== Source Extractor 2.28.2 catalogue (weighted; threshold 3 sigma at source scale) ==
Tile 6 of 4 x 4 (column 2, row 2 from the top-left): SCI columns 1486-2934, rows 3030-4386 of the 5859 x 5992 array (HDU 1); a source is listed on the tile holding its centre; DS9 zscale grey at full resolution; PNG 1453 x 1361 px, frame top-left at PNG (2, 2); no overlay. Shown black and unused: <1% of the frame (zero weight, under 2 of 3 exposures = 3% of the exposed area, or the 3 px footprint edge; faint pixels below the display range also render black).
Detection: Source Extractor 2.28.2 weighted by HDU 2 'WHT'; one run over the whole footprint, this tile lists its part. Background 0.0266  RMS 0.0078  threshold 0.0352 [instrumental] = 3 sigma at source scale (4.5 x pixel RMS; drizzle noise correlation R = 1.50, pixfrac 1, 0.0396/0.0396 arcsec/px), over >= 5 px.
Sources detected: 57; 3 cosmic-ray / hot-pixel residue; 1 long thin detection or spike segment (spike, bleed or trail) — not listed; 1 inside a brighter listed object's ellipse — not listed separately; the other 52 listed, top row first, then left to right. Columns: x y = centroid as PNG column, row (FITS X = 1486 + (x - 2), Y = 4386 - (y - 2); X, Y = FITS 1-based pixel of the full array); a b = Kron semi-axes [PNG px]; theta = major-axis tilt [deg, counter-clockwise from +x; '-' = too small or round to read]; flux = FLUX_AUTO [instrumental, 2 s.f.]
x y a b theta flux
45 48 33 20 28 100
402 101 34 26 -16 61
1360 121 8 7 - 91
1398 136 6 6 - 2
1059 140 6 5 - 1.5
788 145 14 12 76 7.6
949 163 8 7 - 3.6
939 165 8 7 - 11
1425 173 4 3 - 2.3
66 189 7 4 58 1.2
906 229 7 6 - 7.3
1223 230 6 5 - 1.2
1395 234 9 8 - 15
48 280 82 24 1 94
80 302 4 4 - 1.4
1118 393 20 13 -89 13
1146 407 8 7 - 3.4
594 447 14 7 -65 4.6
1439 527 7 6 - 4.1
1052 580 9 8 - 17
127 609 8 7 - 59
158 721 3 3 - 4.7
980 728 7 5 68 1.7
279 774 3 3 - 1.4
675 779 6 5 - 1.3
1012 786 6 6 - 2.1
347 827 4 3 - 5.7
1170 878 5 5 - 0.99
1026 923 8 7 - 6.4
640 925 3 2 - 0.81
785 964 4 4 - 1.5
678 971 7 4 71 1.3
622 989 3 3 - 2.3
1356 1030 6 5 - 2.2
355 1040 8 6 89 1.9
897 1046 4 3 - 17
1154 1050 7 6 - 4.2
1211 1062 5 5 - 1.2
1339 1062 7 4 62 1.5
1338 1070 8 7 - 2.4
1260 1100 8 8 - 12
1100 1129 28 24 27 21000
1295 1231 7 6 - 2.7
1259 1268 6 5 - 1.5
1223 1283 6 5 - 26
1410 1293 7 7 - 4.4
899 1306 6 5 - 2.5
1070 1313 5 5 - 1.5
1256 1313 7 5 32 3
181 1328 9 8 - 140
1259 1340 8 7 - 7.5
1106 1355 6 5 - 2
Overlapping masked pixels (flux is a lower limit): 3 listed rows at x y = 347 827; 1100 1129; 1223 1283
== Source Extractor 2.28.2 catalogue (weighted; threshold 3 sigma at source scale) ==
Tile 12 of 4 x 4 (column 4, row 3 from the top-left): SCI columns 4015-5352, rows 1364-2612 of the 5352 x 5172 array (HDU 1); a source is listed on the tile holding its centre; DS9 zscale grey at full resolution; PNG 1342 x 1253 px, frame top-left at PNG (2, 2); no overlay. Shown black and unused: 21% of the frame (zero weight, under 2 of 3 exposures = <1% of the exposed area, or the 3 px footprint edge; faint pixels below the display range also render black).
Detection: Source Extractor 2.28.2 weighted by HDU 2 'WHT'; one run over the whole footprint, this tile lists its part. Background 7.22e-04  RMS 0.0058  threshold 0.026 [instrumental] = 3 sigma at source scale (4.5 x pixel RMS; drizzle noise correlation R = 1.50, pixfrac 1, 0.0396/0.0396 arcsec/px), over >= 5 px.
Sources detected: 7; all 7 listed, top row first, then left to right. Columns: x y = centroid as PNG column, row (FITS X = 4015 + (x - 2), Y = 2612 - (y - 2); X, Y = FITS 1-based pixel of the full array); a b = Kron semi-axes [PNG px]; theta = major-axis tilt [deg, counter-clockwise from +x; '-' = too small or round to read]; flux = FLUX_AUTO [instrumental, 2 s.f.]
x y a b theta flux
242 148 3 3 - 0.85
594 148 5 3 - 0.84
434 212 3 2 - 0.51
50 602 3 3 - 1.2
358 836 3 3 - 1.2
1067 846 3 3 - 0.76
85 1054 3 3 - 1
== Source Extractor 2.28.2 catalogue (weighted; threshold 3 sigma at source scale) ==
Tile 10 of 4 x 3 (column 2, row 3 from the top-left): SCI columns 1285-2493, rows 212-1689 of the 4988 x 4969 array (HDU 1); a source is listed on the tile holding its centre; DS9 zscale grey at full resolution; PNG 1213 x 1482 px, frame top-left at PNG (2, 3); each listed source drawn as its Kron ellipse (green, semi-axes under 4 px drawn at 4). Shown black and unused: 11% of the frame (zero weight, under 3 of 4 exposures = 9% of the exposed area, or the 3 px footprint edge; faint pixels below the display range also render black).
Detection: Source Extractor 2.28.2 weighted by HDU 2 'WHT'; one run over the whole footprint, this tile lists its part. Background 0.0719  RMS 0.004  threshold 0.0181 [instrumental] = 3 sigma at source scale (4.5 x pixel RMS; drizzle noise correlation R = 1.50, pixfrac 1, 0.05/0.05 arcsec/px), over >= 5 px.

○ ○ ○

Problem to work on
Copy the entries word for word, starting with the first line and ending with the line that contains "1146 407 8 7 - 3.4", including both of those lines.

Reply to the task
== Source Extractor 2.28.2 catalogue (weighted; threshold 3 sigma at source scale) ==
Tile 6 of 4 x 4 (column 2, row 2 from the top-left): SCI columns 1486-2934, rows 3030-4386 of the 5859 x 5992 array (HDU 1); a source is listed on the tile holding its centre; DS9 zscale grey at full resolution; PNG 1453 x 1361 px, frame top-left at PNG (2, 2); no overlay. Shown black and unused: <1% of the frame (zero weight, under 2 of 3 exposures = 3% of the exposed area, or the 3 px footprint edge; faint pixels below the display range also render black).
Detection: Source Extractor 2.28.2 weighted by HDU 2 'WHT'; one run over the whole footprint, this tile lists its part. Background 0.0266  RMS 0.0078  threshold 0.0352 [instrumental] = 3 sigma at source scale (4.5 x pixel RMS; drizzle noise correlation R = 1.50, pixfrac 1, 0.0396/0.0396 arcsec/px), over >= 5 px.
Sources detected: 57; 3 cosmic-ray / hot-pixel residue; 1 long thin detection or spike segment (spike, bleed or trail) — not listed; 1 inside a brighter listed object's ellipse — not listed separately; the other 52 listed, top row first, then left to right. Columns: x y = centroid as PNG column, row (FITS X = 1486 + (x - 2), Y = 4386 - (y - 2); X, Y = FITS 1-based pixel of the full array); a b = Kron semi-axes [PNG px]; theta = major-axis tilt [deg, counter-clockwise from +x; '-' = too small or round to read]; flux = FLUX_AUTO [instrumental, 2 s.f.]
x y a b theta flux
45 48 33 20 28 100
402 101 34 26 -16 61
1360 121 8 7 - 91
1398 136 6 6 - 2
1059 140 6 5 - 1.5
788 145 14 12 76 7.6
949 163 8 7 - 3.6
939 165 8 7 - 11
1425 173 4 3 - 2.3
66 189 7 4 58 1.2
906 229 7 6 - 7.3
1223 230 6 5 - 1.2
1395 234 9 8 - 15
48 280 82 24 1 94
80 302 4 4 - 1.4
1118 393 20 13 -89 13
1146 407 8 7 - 3.4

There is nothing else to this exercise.